### Recorded information ###

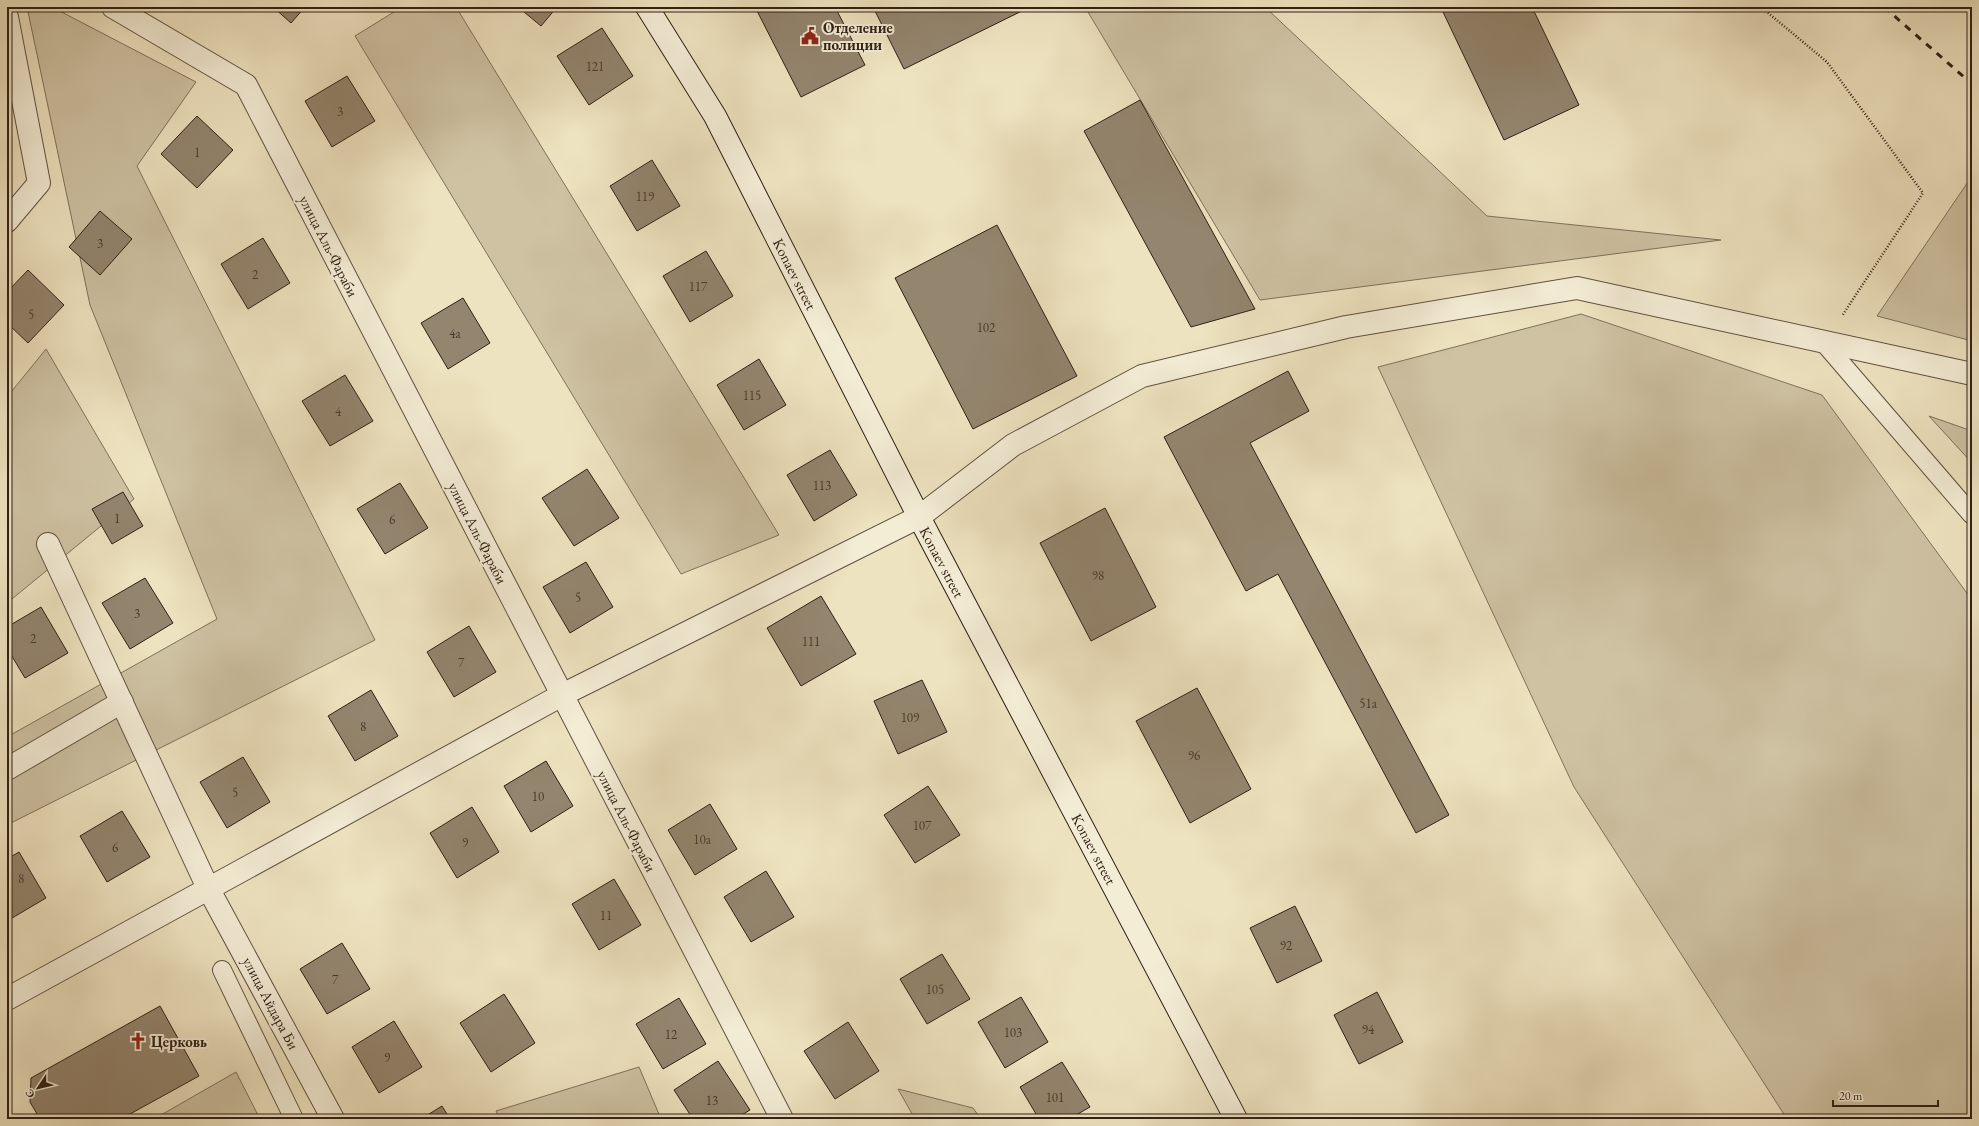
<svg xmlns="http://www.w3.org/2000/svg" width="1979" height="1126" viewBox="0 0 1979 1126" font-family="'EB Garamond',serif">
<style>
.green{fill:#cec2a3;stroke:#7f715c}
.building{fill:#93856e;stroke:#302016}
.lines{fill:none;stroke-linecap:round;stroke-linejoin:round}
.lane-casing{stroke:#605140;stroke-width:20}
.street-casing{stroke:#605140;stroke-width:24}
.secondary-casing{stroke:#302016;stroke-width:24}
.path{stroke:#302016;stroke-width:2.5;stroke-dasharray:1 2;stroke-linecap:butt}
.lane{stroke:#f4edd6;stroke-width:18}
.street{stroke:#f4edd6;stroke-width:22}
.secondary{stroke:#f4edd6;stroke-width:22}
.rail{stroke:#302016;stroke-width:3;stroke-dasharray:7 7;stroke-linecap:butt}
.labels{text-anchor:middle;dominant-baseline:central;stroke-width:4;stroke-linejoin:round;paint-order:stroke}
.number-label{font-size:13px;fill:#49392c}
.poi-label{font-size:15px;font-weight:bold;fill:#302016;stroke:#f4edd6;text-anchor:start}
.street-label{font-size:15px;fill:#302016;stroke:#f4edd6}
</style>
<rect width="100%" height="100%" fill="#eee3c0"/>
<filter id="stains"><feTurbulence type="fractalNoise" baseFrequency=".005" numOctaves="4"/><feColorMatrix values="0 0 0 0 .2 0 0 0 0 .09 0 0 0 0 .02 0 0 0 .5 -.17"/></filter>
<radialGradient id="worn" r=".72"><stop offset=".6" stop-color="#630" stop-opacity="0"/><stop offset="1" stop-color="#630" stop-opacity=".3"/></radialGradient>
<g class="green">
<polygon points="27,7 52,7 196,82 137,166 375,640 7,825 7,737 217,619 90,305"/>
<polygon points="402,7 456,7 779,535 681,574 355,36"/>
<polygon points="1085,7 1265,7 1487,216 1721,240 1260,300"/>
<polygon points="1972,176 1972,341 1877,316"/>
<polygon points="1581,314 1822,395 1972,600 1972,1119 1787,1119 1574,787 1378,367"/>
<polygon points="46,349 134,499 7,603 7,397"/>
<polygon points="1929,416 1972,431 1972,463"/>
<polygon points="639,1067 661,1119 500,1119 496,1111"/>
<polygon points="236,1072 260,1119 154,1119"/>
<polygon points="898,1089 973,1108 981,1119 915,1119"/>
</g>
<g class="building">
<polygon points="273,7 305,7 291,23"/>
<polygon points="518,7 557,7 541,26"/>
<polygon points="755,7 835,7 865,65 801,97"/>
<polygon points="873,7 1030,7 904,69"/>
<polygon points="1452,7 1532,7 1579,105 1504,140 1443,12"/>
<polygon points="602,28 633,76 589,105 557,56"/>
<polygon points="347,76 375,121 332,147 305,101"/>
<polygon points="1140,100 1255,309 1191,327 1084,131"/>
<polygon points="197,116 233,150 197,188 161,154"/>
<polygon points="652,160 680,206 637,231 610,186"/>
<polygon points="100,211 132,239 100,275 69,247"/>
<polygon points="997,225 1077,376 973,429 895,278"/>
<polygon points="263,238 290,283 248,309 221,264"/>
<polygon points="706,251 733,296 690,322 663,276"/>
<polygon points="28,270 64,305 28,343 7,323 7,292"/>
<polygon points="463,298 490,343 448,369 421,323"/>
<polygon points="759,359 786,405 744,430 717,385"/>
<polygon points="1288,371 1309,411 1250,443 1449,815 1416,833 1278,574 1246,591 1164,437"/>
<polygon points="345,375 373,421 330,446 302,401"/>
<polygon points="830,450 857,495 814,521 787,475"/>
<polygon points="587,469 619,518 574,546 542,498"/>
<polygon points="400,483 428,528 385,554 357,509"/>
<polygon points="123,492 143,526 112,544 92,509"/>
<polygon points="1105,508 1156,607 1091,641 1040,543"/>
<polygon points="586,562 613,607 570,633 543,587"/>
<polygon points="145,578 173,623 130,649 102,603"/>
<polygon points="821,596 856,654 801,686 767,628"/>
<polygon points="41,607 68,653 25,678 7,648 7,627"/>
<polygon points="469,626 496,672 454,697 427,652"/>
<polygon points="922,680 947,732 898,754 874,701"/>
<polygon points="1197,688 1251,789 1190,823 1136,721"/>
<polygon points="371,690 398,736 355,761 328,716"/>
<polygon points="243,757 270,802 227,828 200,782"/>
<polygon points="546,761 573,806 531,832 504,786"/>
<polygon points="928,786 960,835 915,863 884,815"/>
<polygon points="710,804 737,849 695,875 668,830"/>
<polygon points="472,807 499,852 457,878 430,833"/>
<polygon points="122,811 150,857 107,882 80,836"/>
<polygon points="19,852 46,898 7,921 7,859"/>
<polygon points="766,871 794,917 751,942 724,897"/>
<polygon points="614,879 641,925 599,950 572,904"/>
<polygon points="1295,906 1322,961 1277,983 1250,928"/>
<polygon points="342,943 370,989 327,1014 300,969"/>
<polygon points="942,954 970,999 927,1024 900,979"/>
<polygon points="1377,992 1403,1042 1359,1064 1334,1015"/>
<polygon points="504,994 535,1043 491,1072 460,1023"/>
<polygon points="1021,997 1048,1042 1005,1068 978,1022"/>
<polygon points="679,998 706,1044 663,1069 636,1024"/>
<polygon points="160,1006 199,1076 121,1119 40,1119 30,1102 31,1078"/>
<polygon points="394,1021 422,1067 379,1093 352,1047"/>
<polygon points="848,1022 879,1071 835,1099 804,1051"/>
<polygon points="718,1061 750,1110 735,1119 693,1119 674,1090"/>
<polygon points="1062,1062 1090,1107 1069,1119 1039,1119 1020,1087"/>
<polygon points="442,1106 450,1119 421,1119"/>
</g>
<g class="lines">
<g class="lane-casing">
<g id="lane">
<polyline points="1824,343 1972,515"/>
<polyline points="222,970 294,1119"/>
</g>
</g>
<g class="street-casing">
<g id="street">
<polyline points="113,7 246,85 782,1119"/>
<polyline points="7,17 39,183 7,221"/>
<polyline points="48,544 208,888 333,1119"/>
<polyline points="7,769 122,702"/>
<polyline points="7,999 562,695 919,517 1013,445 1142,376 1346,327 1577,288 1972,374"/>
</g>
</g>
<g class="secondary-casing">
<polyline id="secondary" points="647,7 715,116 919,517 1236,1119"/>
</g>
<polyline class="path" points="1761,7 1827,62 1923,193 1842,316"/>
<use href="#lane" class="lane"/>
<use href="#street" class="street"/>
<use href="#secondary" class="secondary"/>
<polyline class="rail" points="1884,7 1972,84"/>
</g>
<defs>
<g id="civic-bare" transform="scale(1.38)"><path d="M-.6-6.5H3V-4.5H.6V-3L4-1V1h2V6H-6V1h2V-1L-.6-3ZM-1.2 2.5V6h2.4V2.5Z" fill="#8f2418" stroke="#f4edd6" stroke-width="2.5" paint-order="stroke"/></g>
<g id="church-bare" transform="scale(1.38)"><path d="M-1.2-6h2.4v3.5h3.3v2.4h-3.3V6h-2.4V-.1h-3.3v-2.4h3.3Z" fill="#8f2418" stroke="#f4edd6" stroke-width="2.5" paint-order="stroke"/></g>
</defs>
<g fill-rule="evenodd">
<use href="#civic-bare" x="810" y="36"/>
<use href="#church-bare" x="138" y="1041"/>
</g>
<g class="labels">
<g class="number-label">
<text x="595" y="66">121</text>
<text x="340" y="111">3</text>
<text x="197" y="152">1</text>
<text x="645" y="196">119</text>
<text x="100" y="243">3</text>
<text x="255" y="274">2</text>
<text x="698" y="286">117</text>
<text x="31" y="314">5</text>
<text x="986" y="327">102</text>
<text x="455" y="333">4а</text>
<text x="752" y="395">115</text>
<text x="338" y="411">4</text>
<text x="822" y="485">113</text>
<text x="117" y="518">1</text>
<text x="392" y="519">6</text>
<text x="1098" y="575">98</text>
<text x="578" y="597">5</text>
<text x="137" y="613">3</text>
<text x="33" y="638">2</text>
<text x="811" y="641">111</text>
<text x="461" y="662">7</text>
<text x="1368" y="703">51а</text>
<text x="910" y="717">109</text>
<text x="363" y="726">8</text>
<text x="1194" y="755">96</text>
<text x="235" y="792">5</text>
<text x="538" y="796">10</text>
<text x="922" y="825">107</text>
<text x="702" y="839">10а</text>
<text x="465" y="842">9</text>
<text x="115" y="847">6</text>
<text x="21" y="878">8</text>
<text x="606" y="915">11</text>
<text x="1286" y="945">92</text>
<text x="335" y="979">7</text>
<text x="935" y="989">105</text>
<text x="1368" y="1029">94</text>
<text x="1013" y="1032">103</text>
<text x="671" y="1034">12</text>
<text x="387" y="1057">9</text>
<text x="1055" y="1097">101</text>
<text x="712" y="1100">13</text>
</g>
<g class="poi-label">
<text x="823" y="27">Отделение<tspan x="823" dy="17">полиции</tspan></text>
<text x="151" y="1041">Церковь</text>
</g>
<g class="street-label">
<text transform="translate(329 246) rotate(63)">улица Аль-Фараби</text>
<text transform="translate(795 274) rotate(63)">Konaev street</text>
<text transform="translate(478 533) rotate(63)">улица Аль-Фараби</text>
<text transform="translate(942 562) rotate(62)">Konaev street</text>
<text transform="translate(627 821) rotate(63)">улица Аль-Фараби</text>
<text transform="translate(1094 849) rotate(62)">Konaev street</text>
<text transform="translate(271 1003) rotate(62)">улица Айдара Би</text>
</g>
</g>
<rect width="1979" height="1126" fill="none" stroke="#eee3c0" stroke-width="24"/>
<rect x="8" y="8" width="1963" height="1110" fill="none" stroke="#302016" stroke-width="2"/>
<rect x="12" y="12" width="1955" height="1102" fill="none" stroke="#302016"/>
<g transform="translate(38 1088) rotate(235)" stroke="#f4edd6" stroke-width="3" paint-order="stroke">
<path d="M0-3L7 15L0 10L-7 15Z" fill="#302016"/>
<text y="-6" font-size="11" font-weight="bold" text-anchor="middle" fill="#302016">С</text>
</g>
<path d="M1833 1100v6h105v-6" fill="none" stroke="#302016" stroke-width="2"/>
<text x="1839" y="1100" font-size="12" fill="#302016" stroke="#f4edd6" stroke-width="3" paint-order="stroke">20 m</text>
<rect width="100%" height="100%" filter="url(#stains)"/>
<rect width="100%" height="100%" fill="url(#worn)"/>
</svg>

###

◆ Action item ◆
With the string "linejoin" as the key, filter the data above and show the lines that match.

◆ Result below ◆
.lines{fill:none;stroke-linecap:round;stroke-linejoin:round}
.labels{text-anchor:middle;dominant-baseline:central;stroke-width:4;stroke-linejoin:round;paint-order:stroke}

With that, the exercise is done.